Aos 14 anos, iniciei uma das jornadas mais importantes da minha vida: associei-me à Biblioteca Pública Municipal. A partir de então, passei a carregar três ou quatro livros para casa quinzenalmente. Sim, eu era um adolescente estranho. Entretanto, recentemente, dentre todas as obras lidas, uma retornou fortemente em minha lembrança: o “Fausto”, de Goethe. Naquela época, um grande amigo de infância desconfiou da minha capacidade interpretativa e perguntou, em tom desafiador, que história aquele livro contava. Jamais esqueci o relato feito que, por sorte, ficou guardado em minha memória, de tal modo que ainda me vejo extasiado ao contar que Fausto teria vendido a alma ao diabo (Mefistófeles) em troca da juventude – creio que os leitores também têm o direito de duvidar das interpretações de um jovem imberbe. Realmente, talvez a história não seja bem assim, mas para os objetivos desse texto, essa visão será mais do que suficiente, e se o leitor já teve o privilégio deste livro e entender que não se trata disso, peço desculpas de antemão (já faz algum tempo da leitura…)!
Então, com quase 50 anos, fico agora pensando: o que seria vender a alma ao diabo em troca da juventude? Namorar muito, correr dez quilômetros por dia, pesar 78 quilos, amanhecer bebendo e ficar preso em um corpo que só pensa em si?

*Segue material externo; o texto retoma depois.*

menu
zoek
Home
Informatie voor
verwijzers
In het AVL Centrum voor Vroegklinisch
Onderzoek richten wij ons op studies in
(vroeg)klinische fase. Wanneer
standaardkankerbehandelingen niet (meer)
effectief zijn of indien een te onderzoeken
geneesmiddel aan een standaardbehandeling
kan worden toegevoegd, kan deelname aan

Lembrei-me de dois outros livros que tratam da mesma questão, “Grande sertão: veredas”, de Guimarães Rosa, cujo cangaceiro Riobaldo vende a alma em troca de poder; e o “Doutor Fausto”, de Thomas Mann, em que o personagem Adrian Leverkühn faz o mesmo, só que em troca da produção de uma grande obra artística e intelectual. Em análise, percebi que estes livros apontam para três desejos bastante reveladores da condição humana, não como problemas em si, mas pela forma como se os alcançam: a juventude, o poder e o conhecimento.
Não lembro mais do desenrolar de Goethe, contudo, nos outros dois livros, fica claro que vender a alma para o diabo apresenta um significado bem específico. Vendendo a alma, recebe-se algo que, por sua vez, tem um preço alto. Nas duas obras, implicou em deixar para trás o mundo cotidiano, aquele cercado por pessoas queridas. O mundo das relações amorosas, que nos é tão caro, para ingressar em outro, este, de grandes objetivos, conquistas e abandonos. Sim, Riobaldo não pode amar Diadorim, e Leverkühn perdeu seus amores. Uma conta alta para grandes feitos!
O nazismo alemão foi exatamente assim, perdeu-se o amor em troca de uma obra suprema: a grande Alemanha! Os fins que justificam os meios, inimigos apontados e armas em punho, eis o preço!
Sinto que o povo brasileiro vendeu a alma ao diabo. Armas, machismo, homofobia, racismo e apologia à tortura e torturadores são as provas do desamor; da alma vendida, da alma comprada.